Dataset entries
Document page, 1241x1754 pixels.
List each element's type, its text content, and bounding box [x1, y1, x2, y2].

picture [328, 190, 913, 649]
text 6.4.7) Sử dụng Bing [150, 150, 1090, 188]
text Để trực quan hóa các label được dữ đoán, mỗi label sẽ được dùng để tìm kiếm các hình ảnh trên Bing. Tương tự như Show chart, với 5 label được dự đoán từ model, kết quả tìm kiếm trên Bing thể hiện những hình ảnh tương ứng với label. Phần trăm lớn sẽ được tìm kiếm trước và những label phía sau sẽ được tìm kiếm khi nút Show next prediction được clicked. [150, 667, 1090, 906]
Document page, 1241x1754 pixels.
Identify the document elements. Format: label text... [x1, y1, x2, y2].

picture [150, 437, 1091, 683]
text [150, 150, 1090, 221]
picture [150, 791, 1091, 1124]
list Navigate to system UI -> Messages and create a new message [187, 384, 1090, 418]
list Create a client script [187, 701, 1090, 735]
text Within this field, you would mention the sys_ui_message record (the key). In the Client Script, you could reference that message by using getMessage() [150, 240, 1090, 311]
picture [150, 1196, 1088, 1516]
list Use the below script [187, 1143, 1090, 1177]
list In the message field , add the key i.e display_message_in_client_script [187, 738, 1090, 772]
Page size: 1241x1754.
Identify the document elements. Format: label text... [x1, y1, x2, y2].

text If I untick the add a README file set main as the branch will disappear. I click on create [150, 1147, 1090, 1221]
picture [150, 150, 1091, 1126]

What is required:
Set all of the records down again, exactly as they stand.

Your response:
Document page, 1241x1754 pixels.
List each element's type, its text content, and bounding box [x1, y1, x2, y2].

picture [328, 190, 913, 649]
text 6.4.7) Sử dụng Bing [150, 150, 1090, 188]
text Để trực quan hóa các label được dữ đoán, mỗi label sẽ được dùng để tìm kiếm các hình ảnh trên Bing. Tương tự như Show chart, với 5 label được dự đoán từ model, kết quả tìm kiếm trên Bing thể hiện những hình ảnh tương ứng với label. Phần trăm lớn sẽ được tìm kiếm trước và những label phía sau sẽ được tìm kiếm khi nút Show next prediction được clicked. [150, 667, 1090, 906]
Document page, 1241x1754 pixels.
Identify the document elements. Format: label text... [x1, y1, x2, y2].

picture [150, 437, 1091, 683]
text [150, 150, 1090, 221]
picture [150, 791, 1091, 1124]
list Navigate to system UI -> Messages and create a new message [187, 384, 1090, 418]
list Create a client script [187, 701, 1090, 735]
text Within this field, you would mention the sys_ui_message record (the key). In the Client Script, you could reference that message by using getMessage() [150, 240, 1090, 311]
picture [150, 1196, 1088, 1516]
list Use the below script [187, 1143, 1090, 1177]
list In the message field , add the key i.e display_message_in_client_script [187, 738, 1090, 772]
Page size: 1241x1754.
Identify the document elements. Format: label text... [x1, y1, x2, y2].

text If I untick the add a README file set main as the branch will disappear. I click on create [150, 1147, 1090, 1221]
picture [150, 150, 1091, 1126]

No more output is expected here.